Jaffar Express (جعفر ایکسپریس) is a passenger train operated daily by Pakistan Railways between Quetta and Peshawar. The trip takes approximately 34 hours, 10 minutes to cover a published distance of 1632 km, traveling along a stretch of the Rohri–Chaman Railway Line and Karachi–Peshawar Railway Line.

==History==
The Jaffar Express is named after Mir Jaffar Khan Jamali, who was a prominent Baloch tribal leader, active member of the Pakistan Movement, and a close friend of the Mohammad Ali Jinnah.
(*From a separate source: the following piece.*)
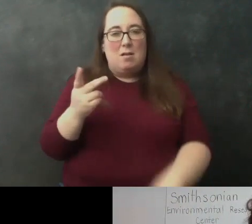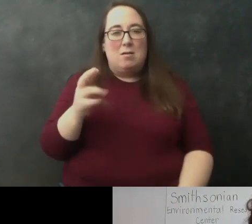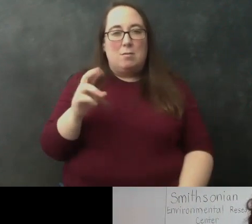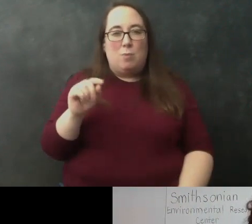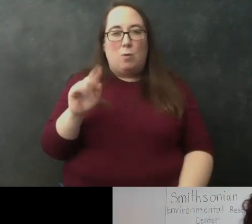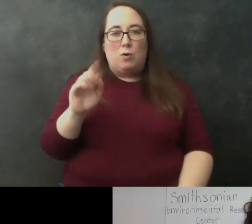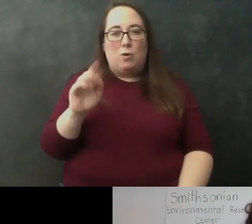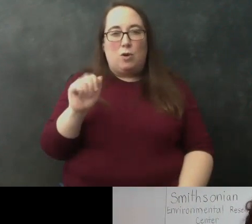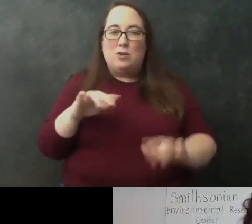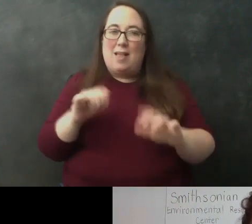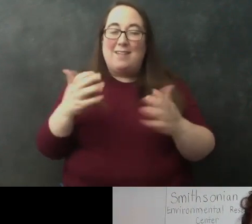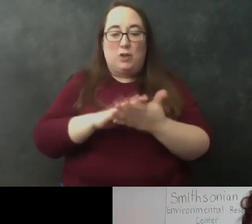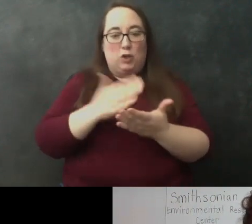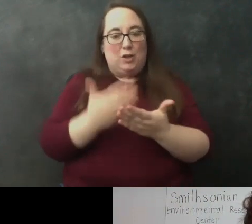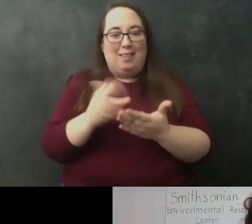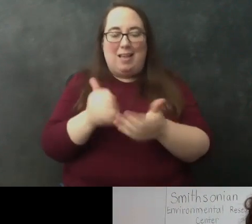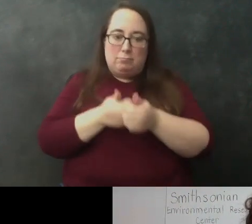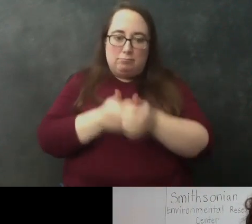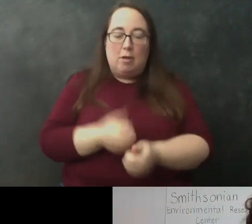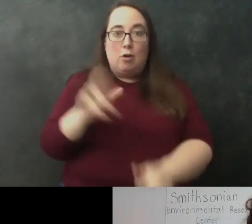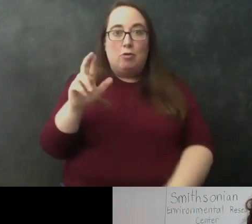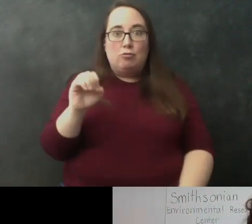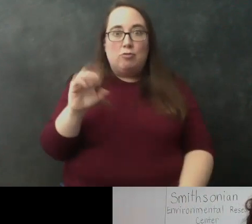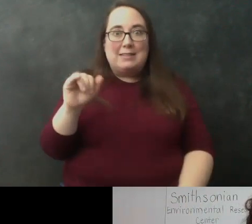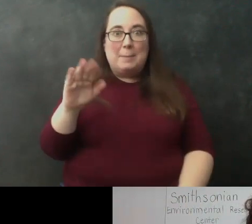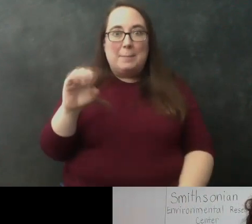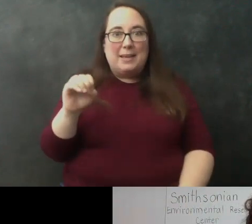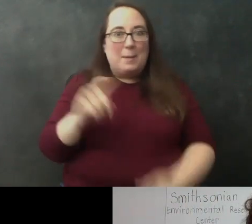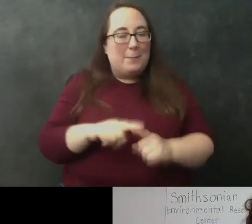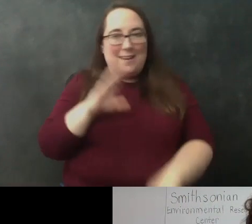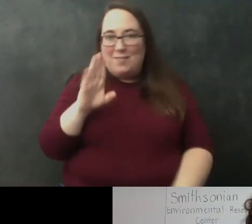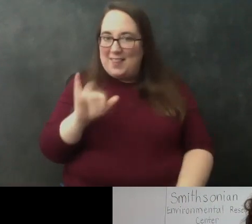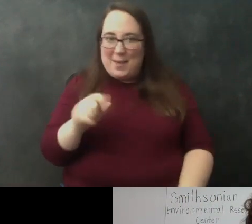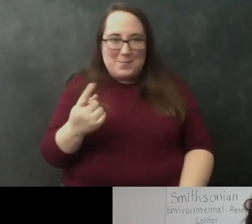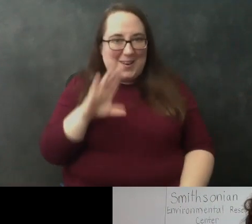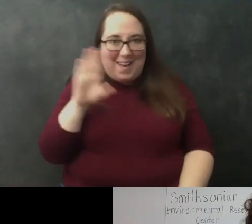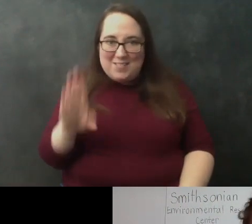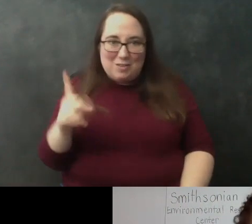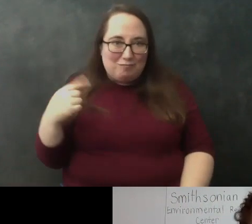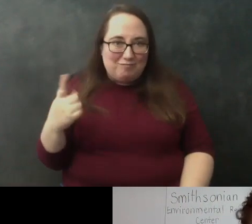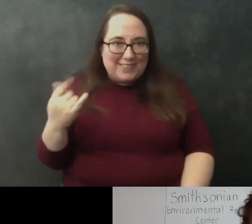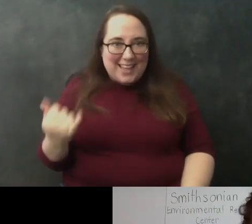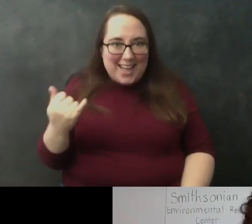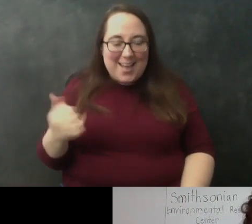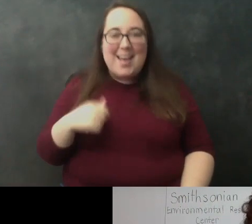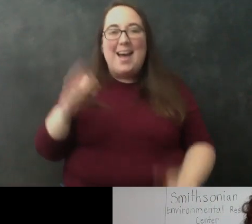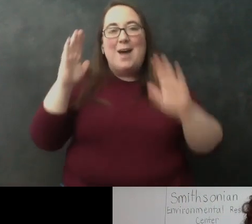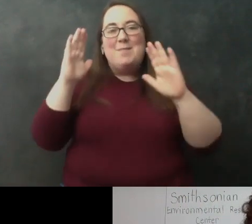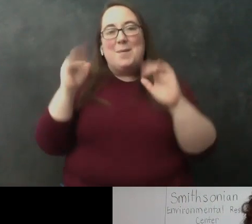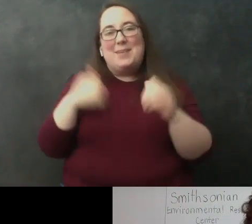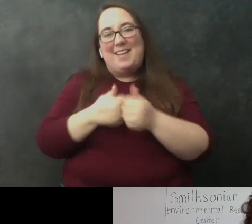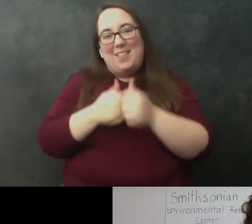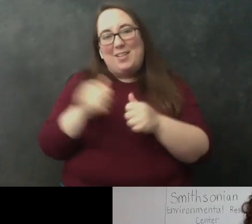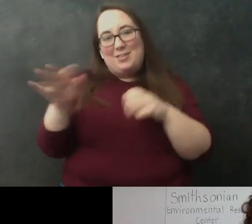at my house so this is kind of like following a recipe but i've never done this one before so i'm hoping that i can follow your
He was the uncle of former Prime Minister Mir Zafarullah Khan Jamali. The train was inaugurated by the Prime Minister Mir Zafarullah Khan Jamali on 16 April 2003 with Chinese rakes. The original Jaffar Express ran between Quetta and Rawalpindi. In April 2017, the train was extended to Peshawar.

=== 2025 hijacking ===

On 11 March 2025, the Jaffar Express passenger train traveling from Quetta to Peshawar in Pakistan was hijacked by the Balochistan Liberation Army, with over 440 people taken hostage. The BLA claims it killed more than 30 Pakistan Army personnel. On 12 March security forces rescued all passengers and security personnel by the Balochistan Liberation Army (BLA). The Pakistan Army confirmed the deaths of all 33 BLA militants, as well as 21 passengers, 4 soldiers and the train driver.

In November 2025, the train was targeted again when unidentified attackers had planted an explosive device on the railway track in the Shaheed Abdul Aziz Bullo area on a route between Peshawar and Quetta.

==Route==
- Quetta–Rohri Junction via Rohri–Chaman Railway Line
- Rohri Junction–Peshawar Cantonment via Karachi–Peshawar Railway Line

==Station stops==

- Quetta
- Kolpur
- Mach
- Aab-e-Gum
- Sibi
- Bakhtiarabad Domki
- Dera Murad Jamali
- Dera Allah Yar
- Jacobabad Junction
- Shikarpur
- Sukkur
- Rohri Junction
- Pano Akil
- Ghotki
- Sadiqabad
- Rahim Yar Khan
- Khanpur
- Bahawalpur
- Multan Cantonment
- Khanewal Junction
- Mian Channun
- Chichawatni
- Sahiwal
- Okara
- Pattoki
- Raiwind Junction
- Kot Lakhpat
- Lahore Cantonment
- Lahore Junction
- Gujranwala
- Wazirabad Junction
- Gujrat
- Lala Musa Junction
- Jhelum
- Rawalpindi
- Attock City Junction
- Nowshera Junction
- Peshawar City
- Peshawar Cantonment

==Equipment==
The train has Economy Class, AC Standard, AC Business and AC Sleeper accommodations.